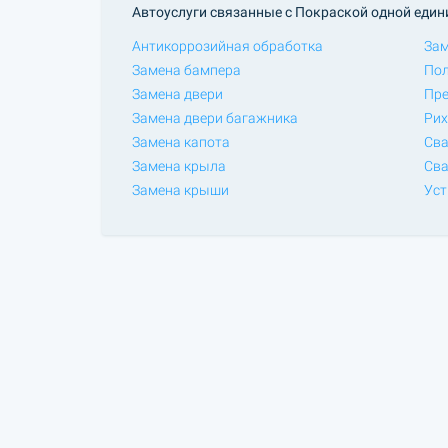
Автоуслуги связанные с Покраской одной един
Антикоррозийная обработка
Зам
Замена бампера
Пол
Замена двери
Пре
Замена двери багажника
Рих
Замена капота
Сва
Замена крыла
Сва
Замена крыши
Уст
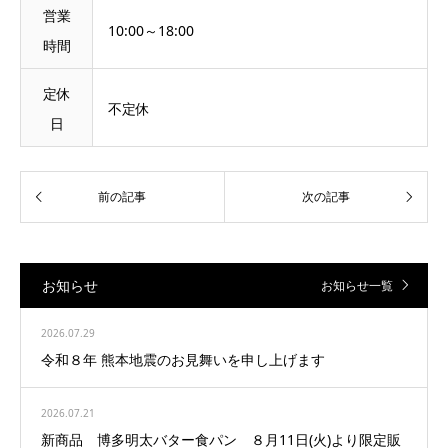
営業
10:00～18:00
時間
定休
不定休
日
お知らせ
お知らせ一覧
2026.07.29
令和８年 熊本地震のお見舞いを申し上げます
2026.07.21
新商品 博多明太バター食パン ８月11日(火)より限定販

-.-.-

**Required action**
Dropping every picture, restate the material word for word.

**Task result**
Автоуслуги связанные с Покраской одной един
Антикоррозийная обработка
Зам
Замена бампера
Пол
Замена двери
Пре
Замена двери багажника
Рих
Замена капота
Сва
Замена крыла
Сва
Замена крыши
Уст
営業
10:00～18:00
時間
定休
不定休
日
お知らせ
お知らせ一覧
2026.07.29
令和８年 熊本地震のお見舞いを申し上げます
2026.07.21
新商品 博多明太バター食パン ８月11日(火)より限定販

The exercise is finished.